RUN sed -i 's/127.0.0.1/0.0.0.0/g' /usr/local/ns/config-oacs-5-10-0.tcl

to the Dockerfile so it would listen on the ip docker assigns. That sed command, or its equivalent in the config file may need to be refined. And then to run it, we used

docker run -d -p 8000:8000 pgvector-driver:latest

For reference, I am working with macOS and I believe my colleague is working on Windows.

Oh, also, at one point we accidentally were trying to build using the dockerfile in the pgembedding-driver directory and the build was failing. I'm not sure how concerned you are with that, but I thought I'd bring it to your attention just in case. Again, thanks for your help

27: Re: Semantic Search in OpenACS (response to 26)

Posted by Neophytos Demetriou on 08/03/23 10:46 PM

Instructions on how to convert the better model would be great. Any kind of documentation about what is happening and where would be much appreciated.

I will try to write up something over the weekend. In the meantime, you might want to check out this video on the way they are trained as part of a language model: https://developers.google.com/machine-learning/crash-course/embeddings/video-lecture

In short embeddings encode semantic relations (bring relevant words in meaning together). So the vector of a word will be very close in distance (e.g. euclidean, cosine) to the vector of a similar word. For example, cat and dog are similar in at least one dimension i.e. they are both animals.

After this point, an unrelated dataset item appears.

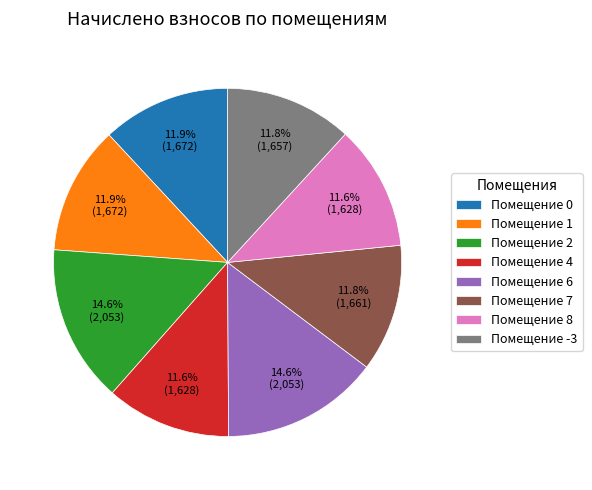

How many slices are in this pie chart?

8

This is done when the language model is trained via a neural network. tbert is based on bert.cpp that does inference of BERT neural net architecture with pooling and normalization from SentenceTransformers (https://www.sbert.net/ - this is what I used in Python). tbert computes the embeddings vector based on a language model. There are lots of them in huggingface.

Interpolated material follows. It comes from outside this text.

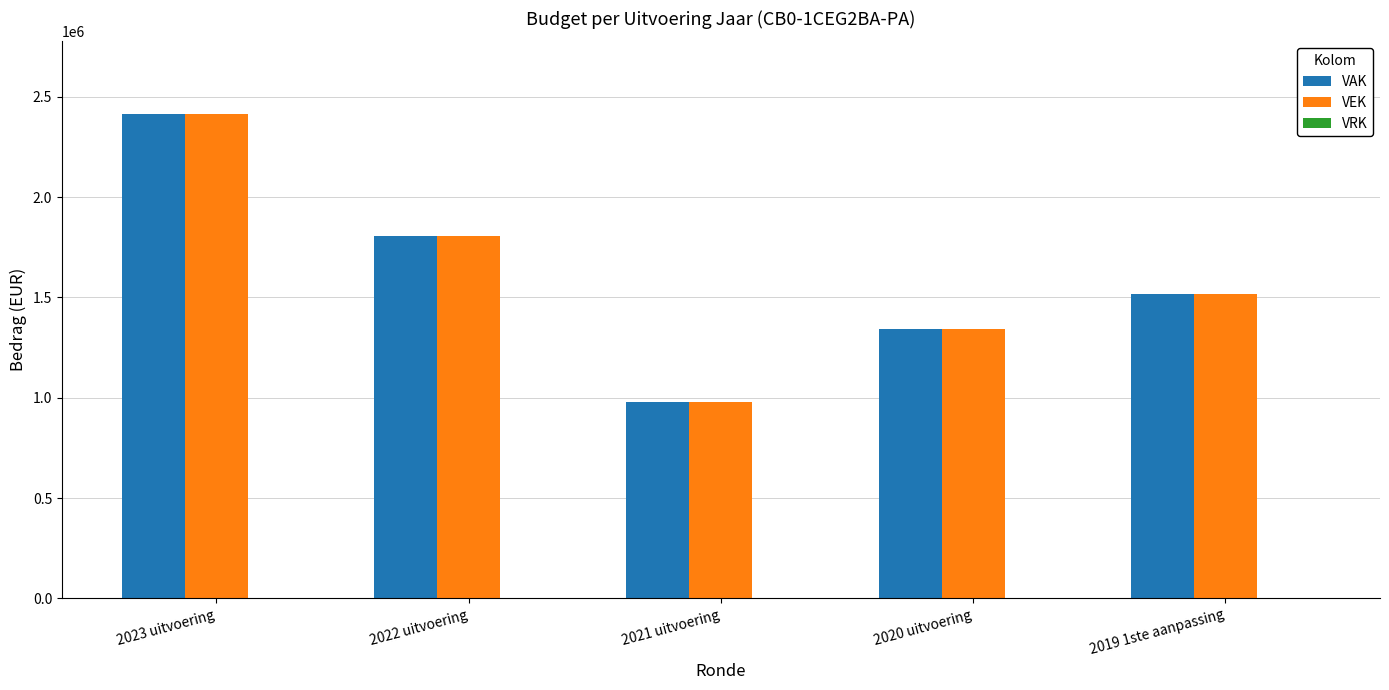

How many values in the VAK series are below 1515393?

2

When some title is indexed, pgvector-driver and pgembedding-driver ask tbert to compute the vector based on the language model that is used and the result is stored in pgvector or pgembedding columns in the database. Upon search, tbert again computes the vector of the query of the user and then asks pgvector or pgembedding to rank them by similarity (basically euclidean distance between the vectors in both of these drivers).

We were able to build the image after the change you made, but when trying to run the container we weren't able to access it outside of the container itself. We added this line: RUN sed -i 's/127.0.0.1/0.0.0.0/g' /usr/local/ns/config-oacs-5-10-0.tcl

Will check it out and make the change. Thanks.

Oh, also, at one point we accidentally were trying to build using the dockerfile in the pgembedding-driver directory and the build was failing.

I forgot I had it there as well. I was updating the one in openacs-packages and copying to pgvector-driver. Fixed in pgembedding-driver as well.

28: Re: Semantic Search in OpenACS (response to 27)

Posted by Adrian Ferenc on 08/04/23 08:24 PM

Thank you. That video and your explanation was very helpful. I hope in what you write up you can also explain/point to the code of the implementation, for example the steps that go from making a query in openacs to creating an embedding with tbert to querying the db with the computed vector.

30: Re: Semantic Search in OpenACS (response to 28)

Posted by Neophytos Demetriou on 08/06/23 10:16 AM

Here is the document I promised: Semantic Search with tBERT

Looking forward to improve it based on your feedback.

31: Re: Semantic Search in OpenACS (response to 30)

Posted by Adrian Ferenc on 08/07/23 06:06 PM

Thank you so much! I am very excited to look through it

33: Re: Semantic Search in OpenACS (response to 31)

Posted by Neophytos Demetriou on 08/07/23 09:31 PM

Hi Adrian, thanks for being so kind. If I can elaborate on anything either in the document or here, please do not hesitate and let me know.